What this exercise asks
- a) Answer these questions using the phototropism text:
(i) What effect does red light have on PKS1, and on which photoreceptor does that effect depend?
(ii) According to Galen et al. (2004), which trait was coupled to fitness, and under what light conditions?
(iii) Which three life history traits were strongly influenced by a root's ability to access water in arid conditions?
- b) Extend the phototropism text with a new paragraph that picks up after its last sentence.

Document segment
☆ ☆ ☆ ☆
The PKS1 protein was originally identified as a negative regulator of phytochrome signalling and to serve as a substrate for phytochrome's protein kinase activity (Fankhauser et al., 1999), but has since been shown to function as a positive regulator of phototropism as well and physically to interact with both phot1 and NPH3 (Lariquet et al., 2006). At present, it is not understood how PKS1 (or PKS2 and PKS4; Lariquet et al., 2006) influences phototropism at a molecular level, but it is tempting to speculate that the PKS proteins may bridge the enhancing influences of phytochrome on phot1-dependent phototropism (Liscum and Briggs, 1996; Parks et al., 1996; Janoudi et al., 1997; Stowe-Evans et al., 2001; Liscum, 2002), possibly through influences on phot1 localization (Han et al., 2008). It is also worth noting that NPH3, like PKS1 (Fankhauser et al., 1999), is a phosphoprotein whose phosphorylation state and functional activity is light-dependent; whereas red light stimulates the phosphorylation of PKS1 in a phytochrome-dependent fashion (Fankhauser et al., 1999), blue light results in the desphosphorylation of NPH3 that is dependent upon the presence of phot1 (Pedmale and Liscum, 2007). Thus it would appear that the signalling capacity of both NPH3 and PKS1 are regulated by similar post-translational mechanisms linked to the photoreceptors through which the former molecules signal.

Power of movement meets origin: phototropism in the field

Though Darwin (1880) hypothesized that phototropic responses are adaptive to a plant, and this proposal has been reiterated many times over the past 100 plus years in one form or another (Iino, 1990; Liscum and Stowe-Evans, 2000; Christie, 2007), it has only been within the last few years that this hypothesis has actually been experimentally tested. Galen et al. (2004) have shown that the fitness of field-grown Arabidopsis plants carrying loss-of-function mutations in PHOT1 are significantly lower than that of wild-type plants grown in the same plots. Somewhat surprisingly, in contrast to previous proposals that stem phototropism would represent the adaptive response in nature (Iino, 1990), this study found that root phototropism was the trait coupled to fitness, and only under high light conditions (Galen et al., 2004). A subsequent study demonstrated that negative root phototropism (bending away from directional blue light) enhances the ability of the plant to access water, which under high light conditions is more abundant deeper in the soil because of increased evaporation near the surface (Galen et al., 2007a). Three life history traits in particular were shown to be influenced dramatically by the ability of a root to access water in arid conditions: (i) seedling establishment, (ii) accumulation of biomass in established plants, and (iii) fecundity of plants reaching adulthood (Galen et al., 2007a). These studies provide an exciting potential avenue to develop plants capable of growing in more arid environment that maintain, or even increase, their production value through genetic engineering of phot1 signalling (Galen et al., 2007b).
☆ ☆ ☆ ☆
Record extracts

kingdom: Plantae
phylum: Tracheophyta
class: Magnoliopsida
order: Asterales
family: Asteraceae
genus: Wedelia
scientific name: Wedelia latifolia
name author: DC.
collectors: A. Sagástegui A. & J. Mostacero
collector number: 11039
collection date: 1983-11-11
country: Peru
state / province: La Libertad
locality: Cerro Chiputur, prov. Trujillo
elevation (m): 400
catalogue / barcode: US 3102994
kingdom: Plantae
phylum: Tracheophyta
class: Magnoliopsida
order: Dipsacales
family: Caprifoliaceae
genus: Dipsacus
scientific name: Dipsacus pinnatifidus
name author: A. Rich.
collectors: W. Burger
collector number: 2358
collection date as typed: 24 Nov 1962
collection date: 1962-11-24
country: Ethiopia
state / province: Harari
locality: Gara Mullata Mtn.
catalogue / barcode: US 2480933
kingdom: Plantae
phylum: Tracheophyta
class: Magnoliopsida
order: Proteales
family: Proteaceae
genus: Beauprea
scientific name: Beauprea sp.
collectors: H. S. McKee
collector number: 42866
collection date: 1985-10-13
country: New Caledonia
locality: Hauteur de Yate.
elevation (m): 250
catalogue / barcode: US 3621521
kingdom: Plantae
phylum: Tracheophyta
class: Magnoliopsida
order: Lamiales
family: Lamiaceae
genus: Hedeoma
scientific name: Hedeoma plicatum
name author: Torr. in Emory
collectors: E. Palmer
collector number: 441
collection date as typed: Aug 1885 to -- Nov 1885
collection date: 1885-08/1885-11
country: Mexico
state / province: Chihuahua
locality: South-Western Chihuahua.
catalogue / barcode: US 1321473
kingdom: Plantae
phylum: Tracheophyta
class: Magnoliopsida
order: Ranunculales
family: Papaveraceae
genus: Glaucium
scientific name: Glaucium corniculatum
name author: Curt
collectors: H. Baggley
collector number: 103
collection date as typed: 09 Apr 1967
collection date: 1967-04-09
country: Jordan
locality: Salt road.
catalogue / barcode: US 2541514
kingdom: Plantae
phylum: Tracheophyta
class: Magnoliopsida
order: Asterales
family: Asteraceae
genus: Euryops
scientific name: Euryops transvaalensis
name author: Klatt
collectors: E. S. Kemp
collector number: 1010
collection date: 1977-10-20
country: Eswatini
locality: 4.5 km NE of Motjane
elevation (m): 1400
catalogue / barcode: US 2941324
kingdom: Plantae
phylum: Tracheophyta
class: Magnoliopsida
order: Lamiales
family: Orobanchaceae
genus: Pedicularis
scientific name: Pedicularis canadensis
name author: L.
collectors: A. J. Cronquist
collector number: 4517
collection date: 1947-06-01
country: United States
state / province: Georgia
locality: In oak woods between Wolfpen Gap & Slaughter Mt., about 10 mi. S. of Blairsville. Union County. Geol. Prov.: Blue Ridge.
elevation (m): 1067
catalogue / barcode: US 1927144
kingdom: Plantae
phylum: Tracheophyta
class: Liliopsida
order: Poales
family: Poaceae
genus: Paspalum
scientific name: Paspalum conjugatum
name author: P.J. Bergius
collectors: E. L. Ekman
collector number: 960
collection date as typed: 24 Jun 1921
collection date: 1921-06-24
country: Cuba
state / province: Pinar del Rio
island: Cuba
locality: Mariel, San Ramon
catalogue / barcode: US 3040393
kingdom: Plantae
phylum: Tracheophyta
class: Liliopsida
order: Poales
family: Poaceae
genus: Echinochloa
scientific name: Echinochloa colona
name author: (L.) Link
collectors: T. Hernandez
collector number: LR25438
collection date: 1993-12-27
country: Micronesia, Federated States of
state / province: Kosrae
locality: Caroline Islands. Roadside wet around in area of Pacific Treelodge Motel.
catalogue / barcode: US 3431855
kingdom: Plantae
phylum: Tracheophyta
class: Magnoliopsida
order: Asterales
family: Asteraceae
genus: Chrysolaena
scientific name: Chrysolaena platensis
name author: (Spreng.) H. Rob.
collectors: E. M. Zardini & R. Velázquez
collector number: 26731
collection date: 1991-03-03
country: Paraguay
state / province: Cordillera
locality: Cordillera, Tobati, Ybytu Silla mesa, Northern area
☆ ☆ ☆ ☆
Results
- a)
(i) Red light stimulates the phosphorylation of PKS1, and this depends on phytochrome.
(ii) Root phototropism was coupled to fitness, and only under high light conditions.
(iii) Seedling establishment, accumulation of biomass in established plants, and fecundity of plants reaching adulthood.

- b)
From Darwin to the future: final thoughts

Darwin's ‘The power of movements in plants’ undoubtedly stimulated an entire field of study on plant responses to the environment. Since publication of this seminal work our understanding of phototropism in higher plants has expanded tremendously. Several significant findings have been made: identification and characterization of the photoreceptors controlling phototropism; identification of auxin as the major growth regulator involved in the development of phototropic responses, and elucidation of its mechanistic basis of action; identification of several signalling components functioning between photoperception and auxin responsiveness; and characterization of an adaptive significance for phototropism under natural growth conditions. However, the goal remains fully to elucidate all of the molecular components, from the reception of light to movement, that contribute to the phototropic response, as well as the ecological variables that have provided the selective pressures for the evolution of this response in nature. In all these regards, there is much work left to do. The next century, like the last, is likely to bring many answers to such questions, leading to an even greater appreciation of just how important ‘The power of movements in plants’ really is!